Presentada: 22 de septiembre de 2022
Aprobación en Pleno: 19 de septiembre 2023
Entrada en vigor: 21 de octubre de 2023
Si el consentimiento es arrancado con violencia, sencillamente, no es válido. En el caso del matrimonio, se trata de algo común que constituye una problemática violatoria de derechos humanos, arraigada, persistente y normalizada que ha requerido de grandes esfuerzos para su erradicación, sobre todo, porque cuando pensamos en matrimonio forzado suponemos siempre el contexto de los Estados no democráticos o la presencia de suma violencia en formas tales como la esclavitud o la trata de personas.
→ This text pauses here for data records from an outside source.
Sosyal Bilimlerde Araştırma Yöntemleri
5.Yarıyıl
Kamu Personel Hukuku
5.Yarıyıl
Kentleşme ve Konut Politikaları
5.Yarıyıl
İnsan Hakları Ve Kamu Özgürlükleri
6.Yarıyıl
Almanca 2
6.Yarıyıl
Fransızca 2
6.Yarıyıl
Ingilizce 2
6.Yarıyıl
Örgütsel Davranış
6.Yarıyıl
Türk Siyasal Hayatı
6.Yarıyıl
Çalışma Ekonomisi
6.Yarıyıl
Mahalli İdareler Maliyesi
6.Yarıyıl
Sin embargo, eso que comenzó siendo descrito como un sencillo vicio del consentimiento, de acuerdo con el Informe A/HRC/26/22 de la Oficina del Alto Comisionado de las Naciones Unidas para los Derechos Humanos, es en todo sentido la expresión de un matrimonio forzado que es definido como “todo aquel que se celebra sin el consentimiento pleno y libre de al menos uno de los
contrayentes y/o cuando uno de ellos o ambos carecen de la capacidad de separarse o de poner fin a la unión, entre otros motivos debido a coacciones o a una intensa presión social o familiar”.
Por ello, logramos ampliar el marco legal de lo que se entiende por violencia, así como el plazo para denunciarla, a fin de dar a las mujeres más tiempo para poder salir del círculo y acceder a una vida libre de violencia.